Exercise description:
Using the passage on the teaching of history, answer the following:
(a) Who was originally to have introduced the essays?
(b) In what year did the university of Cambridge permanently acquire a professorship of ancient history?
(c) Who established the professorship at Oxford, and in what year?

Text under study below:

The following essays were to have been ushered into the world by Lord Acton. That he is unable to perform for them this good office will be deeply regretted both by their writers and by their readers. Of what he would have written only this can be said with certainty, that it would have added greatly to the value of this book. Still it is not apparent that these essays, proceeding from men who have had much experience in the teaching of history, imperatively demand any introduction. A few words about a matter of which the essayists have not spoken nor been called upon to speak, namely, about the history of the teaching of history in the English universities, are all that seem necessary, and may be suffered to come from one who can look at schools of history from the outside.

The tale need not be long, and indeed could not be long unless it became minute. The attempt to teach history, if thereby be meant a serious endeavour to make historical study one of the main studies of the universities, is very new. We can admit that it has attained the manly estate of one-and-twenty years and a little more. But not much more. Some of those who watched its cradle are still among us, are still active and still hopeful.

The university of Oxford, it is true, came by a professorship or readership of ancient history in times that we may well call ancient, especially if we remember that only in 1898 did the university of Cambridge permanently acquire a similar professorship. But those ancient times were in some respects nearer our own than are some times that have intervened. The professorship at Oxford was established by William Camden in 1622 at the end of a life devoted to history, and the founder numbered among his friends many eager and accomplished explorers of the past: Selden and Ussher, Spelman and Godwin, Savile and Cotton. Much had been done for history, and more especially for English history, in the age that was closing: an age that had opened when Matthew Parker set scholars to work on the history of the English church and was in correspondence with the Centuriators of Magdeburg. The political and ecclesiastical questions which had agitated mankind had been such as stimulated research in unworked fields. Learning had been in fashion, and much sound knowledge had been garnered.

End of Text under study.
Source material below:

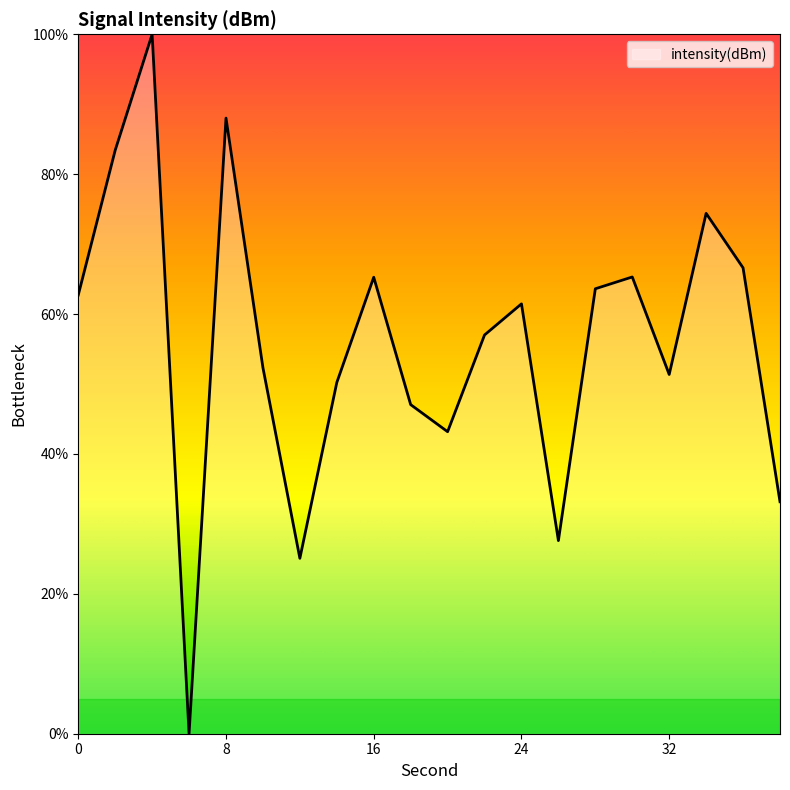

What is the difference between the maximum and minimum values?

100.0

End of Source material.
Source material below:

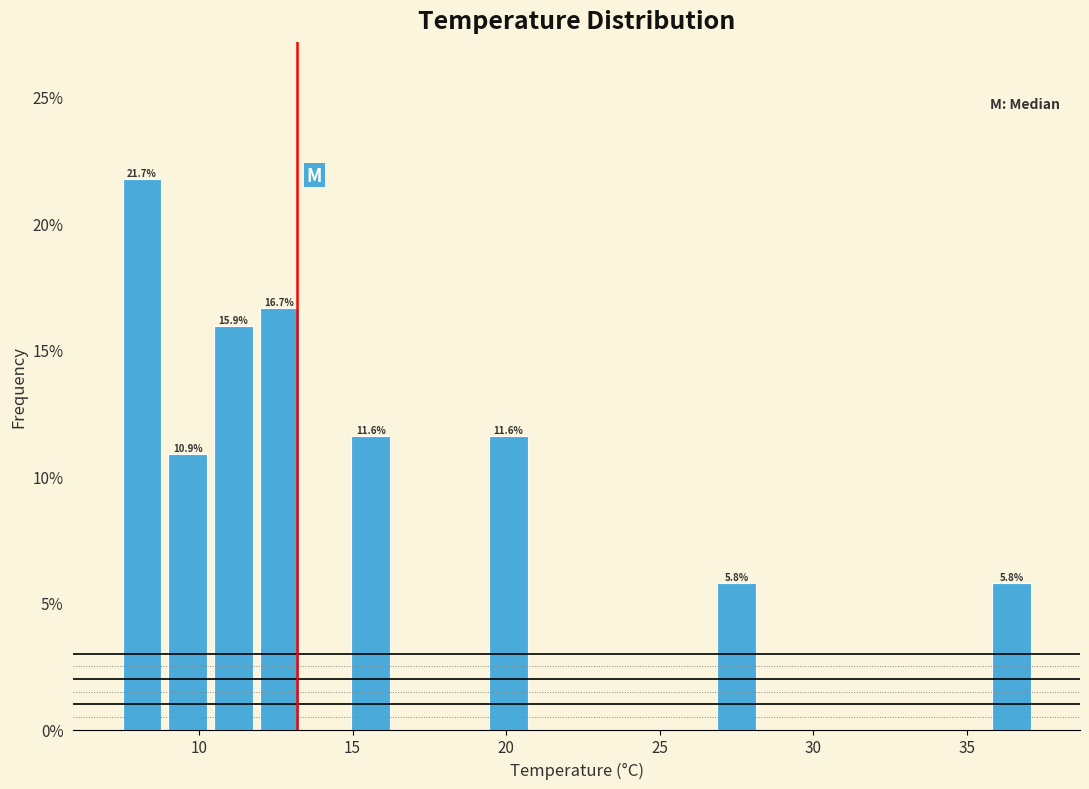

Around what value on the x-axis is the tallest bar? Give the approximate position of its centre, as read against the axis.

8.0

End of Source material.

Solution:
(a) Lord Acton
(b) 1898
(c) William Camden, in 1622